There are not many professional “psychotherapy” techniques listed in TWP’s Cope and Heal section, because not many people have reported having success with alleviating psychiatric drug withdrawal symptoms through psychotherapeutic methods. However, Eye Movement Desensitization and Reprocessing is one exception. While it doesn’t work for everyone, in the psychiatric drug withdrawal community, some people report that EMDR has been helpful in easing distress, discomfort, and the trauma related to withdrawal itself.
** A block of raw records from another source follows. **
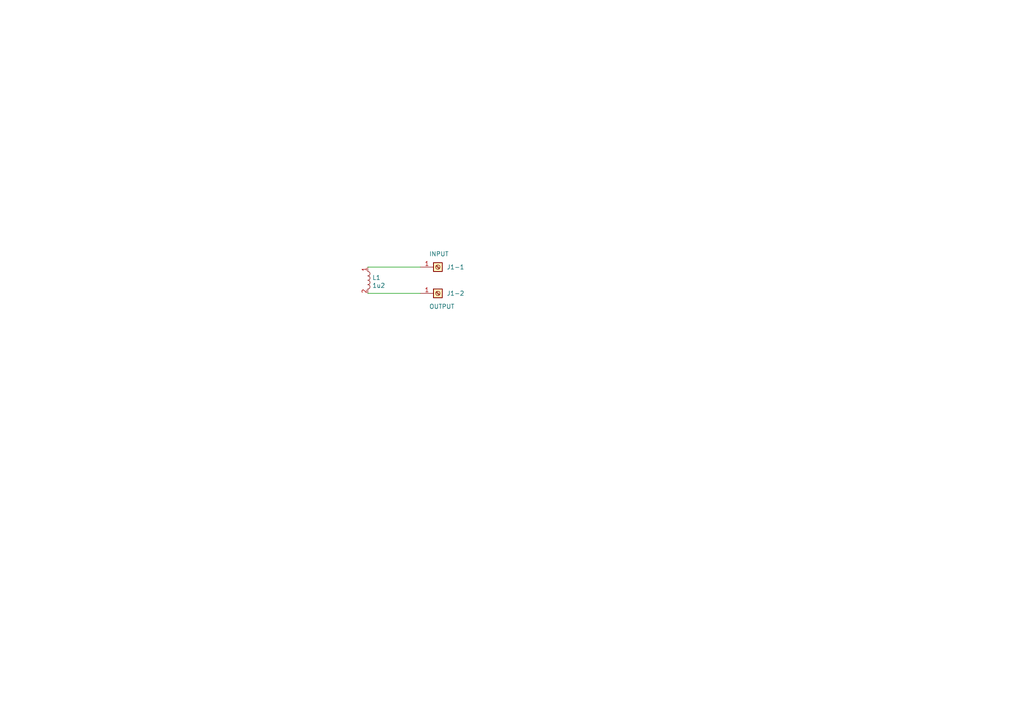
<source format=kicad_sch>
(kicad_sch (version 20211123) (generator eeschema)

  (uuid cafff4e3-949d-4238-9c26-62c53b5e7c3a)

  (paper "A4")

  (title_block
    (title "Q17-Mini 1.2uH Inductor")
    (date "2023-05-05")
    (rev "1.0")
  )

  


  (wire (pts (xy 106.68 77.47) (xy 121.92 77.47))
    (stroke (width 0) (type default) (color 0 0 0 0))
    (uuid e60d43d1-69db-4bf5-b3d1-f9fc47183eef)
  )
  (wire (pts (xy 106.68 85.09) (xy 121.92 85.09))
    (stroke (width 0) (type default) (color 0 0 0 0))
    (uuid ee711ba0-dca3-46ff-b908-67ee32a81f6b)
  )

  (symbol (lib_id "Device:L") (at 106.68 81.28 0) (unit 1)
    (in_bom yes) (on_board yes)
    (uuid 5db2ed65-75a8-4768-a73d-de03b0ecfc4d)
    (property "Reference" "L1" (id 0) (at 107.9501 80.5191 0)
      (effects (font (size 1.27 1.27)) (justify left))
    )
    (property "Value" "1u2" (id 1) (at 107.9501 82.8178 0)
      (effects (font (size 1.27 1.27)) (justify left))
    )
    (property "Footprint" "Q17_Library:L_Q17_pcb_1.2uH" (id 2) (at 106.68 81.28 0)
      (effects (font (size 1.27 1.27)) hide)
    )
    (property "Datasheet" "~" (id 3) (at 106.68 81.28 0)
      (effects (font (size 1.27 1.27)) hide)
    )
    (pin "1" (uuid 1e48ed81-159d-4974-a858-ad921c49ea0d))
    (pin "2" (uuid c555359b-aa8b-4f85-a640-bde56082591c))
  )

  (symbol (lib_id "Connector:Screw_Terminal_01x01") (at 127 85.09 0) (unit 1)
    (in_bom yes) (on_board yes)
    (uuid cf76e721-878b-46c4-ab09-9b886c35ff5b)
    (property "Reference" "J1-2" (id 0) (at 129.54 85.09 0)
      (effects (font (size 1.27 1.27)) (justify left))
    )
    (property "Value" "OUTPUT" (id 1) (at 124.46 88.9 0)
      (effects (font (size 1.27 1.27)) (justify left))
    )
    (property "Footprint" "Connector_Pin:Pin_D1.4mm_L8.5mm_W2.8mm_FlatFork" (id 2) (at 127 85.09 0)
      (effects (font (size 1.27 1.27)) hide)
    )
    (property "Datasheet" "~" (id 3) (at 127 85.09 0)
      (effects (font (size 1.27 1.27)) hide)
    )
    (pin "1" (uuid 4bb9d2be-1508-4248-ba31-7db65bd7711f))
  )

  (symbol (lib_id "Connector:Screw_Terminal_01x01") (at 127 77.47 0) (unit 1)
    (in_bom yes) (on_board yes)
    (uuid f3d4b7d1-833d-4013-a683-beff7866ddd9)
    (property "Reference" "J1-1" (id 0) (at 129.54 77.47 0)
      (effects (font (size 1.27 1.27)) (justify left))
    )
    (property "Value" "INPUT" (id 1) (at 124.46 73.66 0)
      (effects (font (size 1.27 1.27)) (justify left))
    )
    (property "Footprint" "Connector_Pin:Pin_D1.4mm_L8.5mm_W2.8mm_FlatFork" (id 2) (at 127 77.47 0)
      (effects (font (size 1.27 1.27)) hide)
    )
    (property "Datasheet" "~" (id 3) (at 127 77.47 0)
      (effects (font (size 1.27 1.27)) hide)
    )
    (pin "1" (uuid 055a079a-6400-4f94-ac66-2714cb01e9ed))
  )

  (sheet_instances
    (path "/" (page "1"))
  )

  (symbol_instances
    (path "/f3d4b7d1-833d-4013-a683-beff7866ddd9"
      (reference "J1-1") (unit 1) (value "INPUT") (footprint "Connector_Pin:Pin_D1.4mm_L8.5mm_W2.8mm_FlatFork")
    )
    (path "/cf76e721-878b-46c4-ab09-9b886c35ff5b"
      (reference "J1-2") (unit 1) (value "OUTPUT") (footprint "Connector_Pin:Pin_D1.4mm_L8.5mm_W2.8mm_FlatFork")
    )
    (path "/5db2ed65-75a8-4768-a73d-de03b0ecfc4d"
      (reference "L1") (unit 1) (value "1u2") (footprint "Q17_Library:L_Q17_pcb_1.2uH")
    )
  )
)

</source>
It’s a type of therapy that was originated by chance, when a psychologist noticed that moving her eyes rapidly from side to side eye seemed to reduce the intensity of her distressing thoughts. Practitioners of EMDR theorize that this method—most often undertaken by people who’ve experienced acute trauma—may help by repeatedly activating both sides of the brain in a way that helps “release” emotional experiences that have become “trapped”. So an EMDR session often involves focusing on a traumatic memory while experiencing “bilateral stimulation”—for example, tracking something with a left-right eye movement, tapping or clicking with (alternately) the left and right hand, or listening to a tone that moves from one ear to the other. It may not be necessary to describe the traumatic memory in detail during the session.
Where can I find more information?
- One resource for learning more about EMDR or for searching for a nearby practitioner is the EMDR International Association.
- Though EMDR is formally considered to be a clinical intervention performed by a paid, trained professional, there are some books available that offer information on self-help EMDR techniques (e.g. try a web search for “self-help techniques” and “EMDR”).
- YouTube also has “self-administered EMDR” guided videos.